> **Problem to work on**: Turn the listing lines from the line with "FITS header cards" up to and including the line with "Sources detected: 341;" into a JSON list of strings, one string per line, leaving out blank lines.

> **Records for this task**:
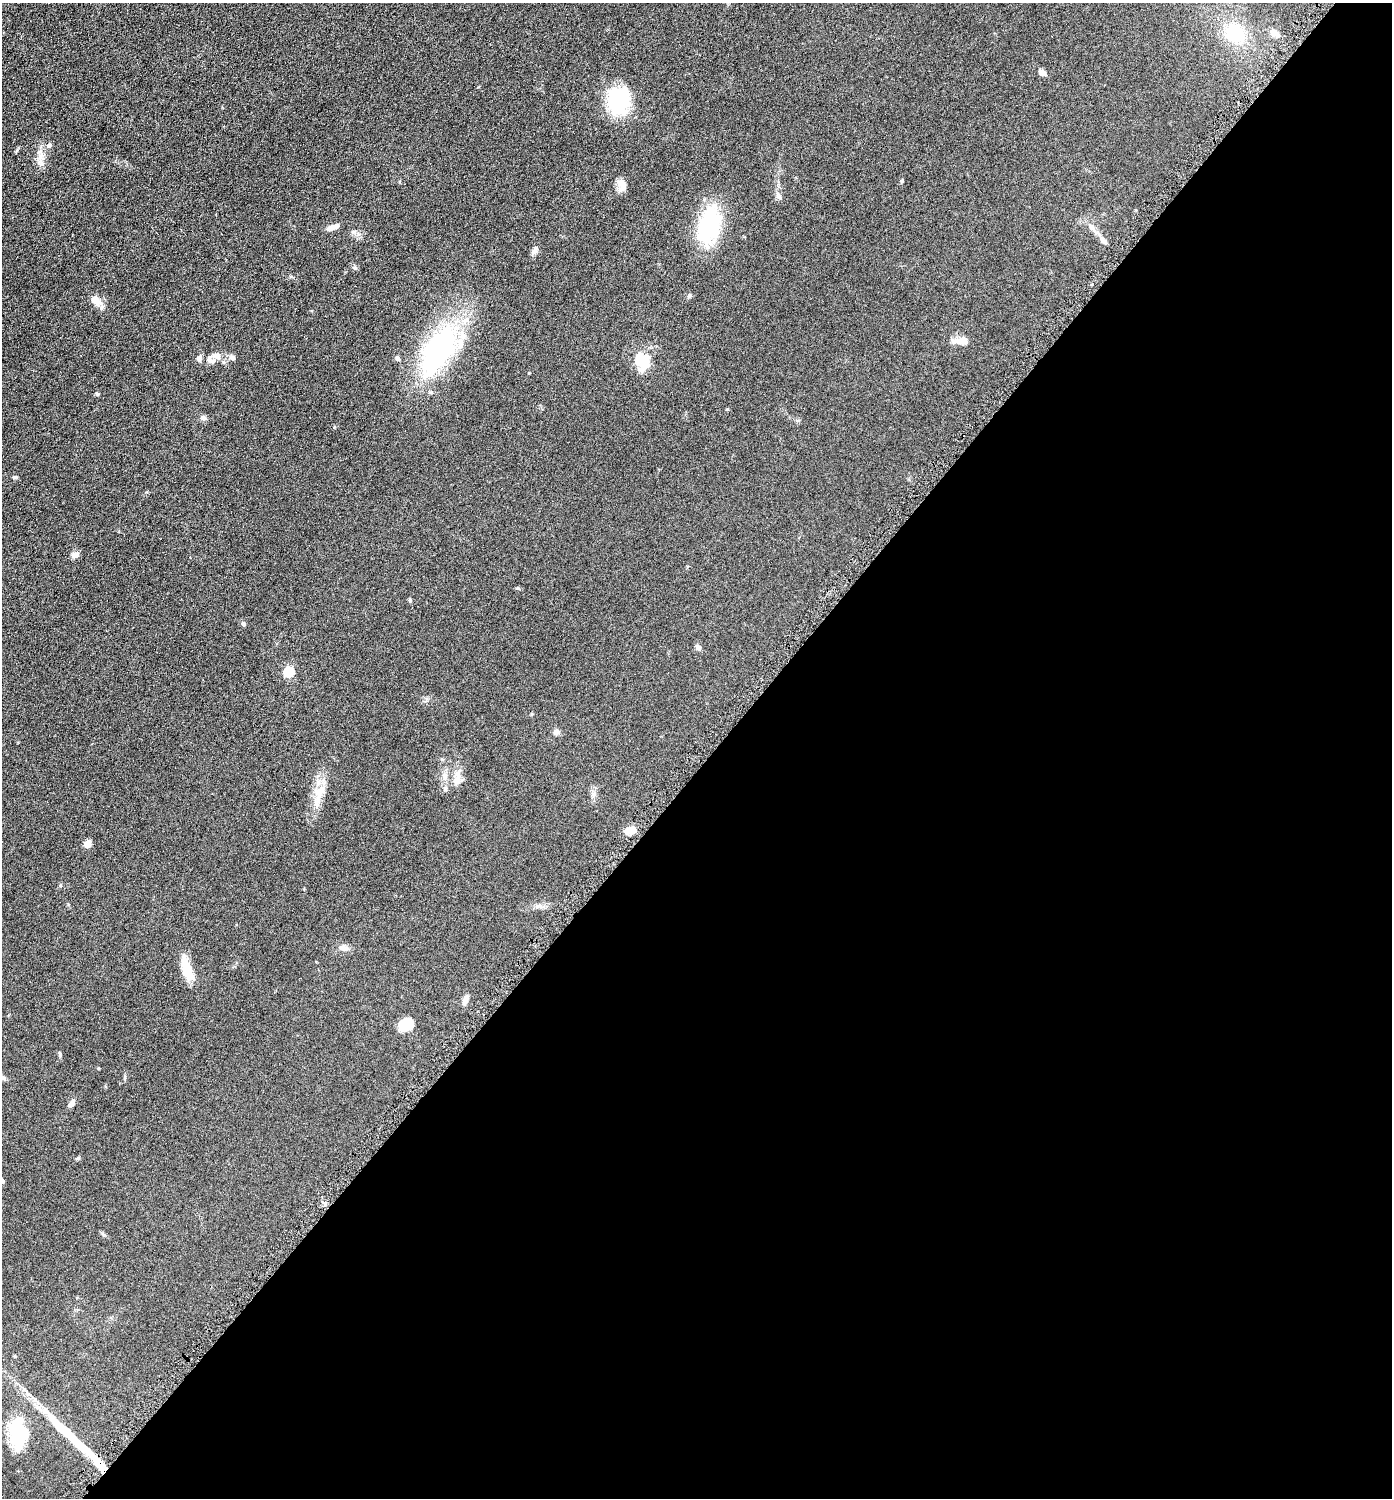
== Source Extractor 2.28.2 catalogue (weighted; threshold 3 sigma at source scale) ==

==

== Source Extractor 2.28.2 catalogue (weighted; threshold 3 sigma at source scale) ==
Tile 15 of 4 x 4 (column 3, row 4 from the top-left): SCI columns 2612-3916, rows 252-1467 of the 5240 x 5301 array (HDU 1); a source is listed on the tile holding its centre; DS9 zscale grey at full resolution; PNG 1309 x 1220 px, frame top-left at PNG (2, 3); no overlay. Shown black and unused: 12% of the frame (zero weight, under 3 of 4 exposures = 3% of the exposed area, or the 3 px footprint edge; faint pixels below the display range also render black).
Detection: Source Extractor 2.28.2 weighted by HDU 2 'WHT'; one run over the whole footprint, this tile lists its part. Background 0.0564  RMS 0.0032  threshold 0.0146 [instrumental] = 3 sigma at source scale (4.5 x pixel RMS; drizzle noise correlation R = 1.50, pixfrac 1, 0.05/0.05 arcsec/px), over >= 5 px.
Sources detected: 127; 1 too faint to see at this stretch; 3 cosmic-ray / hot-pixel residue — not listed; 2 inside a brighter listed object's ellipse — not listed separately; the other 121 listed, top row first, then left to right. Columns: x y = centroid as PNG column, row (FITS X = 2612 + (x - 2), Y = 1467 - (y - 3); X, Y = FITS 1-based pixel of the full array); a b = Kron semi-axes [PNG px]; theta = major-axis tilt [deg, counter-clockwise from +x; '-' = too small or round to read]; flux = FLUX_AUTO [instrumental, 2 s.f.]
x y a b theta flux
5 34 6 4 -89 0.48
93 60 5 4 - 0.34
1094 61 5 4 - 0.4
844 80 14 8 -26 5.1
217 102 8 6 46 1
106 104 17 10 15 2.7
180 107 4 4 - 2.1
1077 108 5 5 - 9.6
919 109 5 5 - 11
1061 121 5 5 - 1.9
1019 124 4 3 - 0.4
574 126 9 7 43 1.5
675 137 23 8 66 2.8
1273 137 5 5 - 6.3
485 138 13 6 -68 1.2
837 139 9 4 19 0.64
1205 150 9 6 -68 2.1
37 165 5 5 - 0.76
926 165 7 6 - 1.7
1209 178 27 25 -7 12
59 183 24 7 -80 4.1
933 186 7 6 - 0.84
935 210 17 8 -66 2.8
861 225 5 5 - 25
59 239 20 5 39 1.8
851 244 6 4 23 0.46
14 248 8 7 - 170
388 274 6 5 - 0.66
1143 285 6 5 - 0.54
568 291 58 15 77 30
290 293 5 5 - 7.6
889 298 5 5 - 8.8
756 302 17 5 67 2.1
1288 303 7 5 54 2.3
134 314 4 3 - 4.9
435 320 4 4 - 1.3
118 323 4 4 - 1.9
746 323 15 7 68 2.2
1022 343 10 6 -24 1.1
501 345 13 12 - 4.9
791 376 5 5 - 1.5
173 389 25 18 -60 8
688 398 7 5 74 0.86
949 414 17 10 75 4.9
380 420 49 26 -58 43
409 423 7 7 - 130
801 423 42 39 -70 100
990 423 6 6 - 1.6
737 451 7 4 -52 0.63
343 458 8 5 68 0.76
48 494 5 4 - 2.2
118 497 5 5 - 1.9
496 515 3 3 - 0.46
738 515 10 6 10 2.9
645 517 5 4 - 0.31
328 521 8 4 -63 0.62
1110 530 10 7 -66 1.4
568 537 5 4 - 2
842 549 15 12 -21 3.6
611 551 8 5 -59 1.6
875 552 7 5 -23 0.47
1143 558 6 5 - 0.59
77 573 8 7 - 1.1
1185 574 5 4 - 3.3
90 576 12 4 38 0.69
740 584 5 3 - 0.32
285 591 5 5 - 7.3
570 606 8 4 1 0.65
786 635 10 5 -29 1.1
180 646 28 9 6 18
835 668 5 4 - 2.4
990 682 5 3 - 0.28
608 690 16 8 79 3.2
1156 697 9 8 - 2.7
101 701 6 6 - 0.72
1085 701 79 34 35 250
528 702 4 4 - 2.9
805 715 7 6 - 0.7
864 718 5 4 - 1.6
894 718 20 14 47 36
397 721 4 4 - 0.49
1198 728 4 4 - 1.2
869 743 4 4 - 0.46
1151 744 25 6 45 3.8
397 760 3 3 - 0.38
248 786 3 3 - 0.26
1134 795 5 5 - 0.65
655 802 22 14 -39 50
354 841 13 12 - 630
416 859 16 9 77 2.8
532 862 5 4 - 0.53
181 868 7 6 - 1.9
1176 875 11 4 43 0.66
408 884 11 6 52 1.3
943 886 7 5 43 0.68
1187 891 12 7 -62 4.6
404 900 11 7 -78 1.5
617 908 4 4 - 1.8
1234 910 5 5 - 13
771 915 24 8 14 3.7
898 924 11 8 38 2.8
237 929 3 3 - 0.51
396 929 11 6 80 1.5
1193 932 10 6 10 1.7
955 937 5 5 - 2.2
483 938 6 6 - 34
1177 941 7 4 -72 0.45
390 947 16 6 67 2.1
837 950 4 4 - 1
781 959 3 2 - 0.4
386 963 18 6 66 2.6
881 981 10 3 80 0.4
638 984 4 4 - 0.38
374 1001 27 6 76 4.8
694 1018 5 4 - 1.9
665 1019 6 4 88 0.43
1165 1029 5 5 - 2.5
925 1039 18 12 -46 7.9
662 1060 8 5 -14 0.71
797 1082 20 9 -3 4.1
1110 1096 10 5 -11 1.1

---

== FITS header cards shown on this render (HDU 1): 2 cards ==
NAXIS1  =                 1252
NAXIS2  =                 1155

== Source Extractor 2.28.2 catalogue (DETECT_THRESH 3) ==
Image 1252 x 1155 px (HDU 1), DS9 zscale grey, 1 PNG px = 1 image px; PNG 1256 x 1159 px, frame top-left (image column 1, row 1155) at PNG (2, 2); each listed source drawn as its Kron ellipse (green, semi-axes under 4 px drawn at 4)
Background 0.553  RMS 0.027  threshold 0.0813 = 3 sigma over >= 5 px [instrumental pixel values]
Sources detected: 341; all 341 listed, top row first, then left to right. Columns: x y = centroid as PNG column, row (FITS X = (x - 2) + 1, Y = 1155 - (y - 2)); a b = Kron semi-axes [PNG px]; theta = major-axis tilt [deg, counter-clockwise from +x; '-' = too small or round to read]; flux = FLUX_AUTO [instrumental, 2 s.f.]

> **Task solution**:
[
  "== FITS header cards shown on this render (HDU 1): 2 cards ==",
  "NAXIS1  =                 1252",
  "NAXIS2  =                 1155",
  "== Source Extractor 2.28.2 catalogue (DETECT_THRESH 3) ==",
  "Image 1252 x 1155 px (HDU 1), DS9 zscale grey, 1 PNG px = 1 image px; PNG 1256 x 1159 px, frame top-left (image column 1, row 1155) at PNG (2, 2); each listed source drawn as its Kron ellipse (green, semi-axes under 4 px drawn at 4)",
  "Background 0.553  RMS 0.027  threshold 0.0813 = 3 sigma over >= 5 px [instrumental pixel values]",
  "Sources detected: 341; all 341 listed, top row first, then left to right. Columns: x y = centroid as PNG column, row (FITS X = (x - 2) + 1, Y = 1155 - (y - 2)); a b = Kron semi-axes [PNG px]; theta = major-axis tilt [deg, counter-clockwise from +x; '-' = too small or round to read]; flux = FLUX_AUTO [instrumental, 2 s.f.]"
]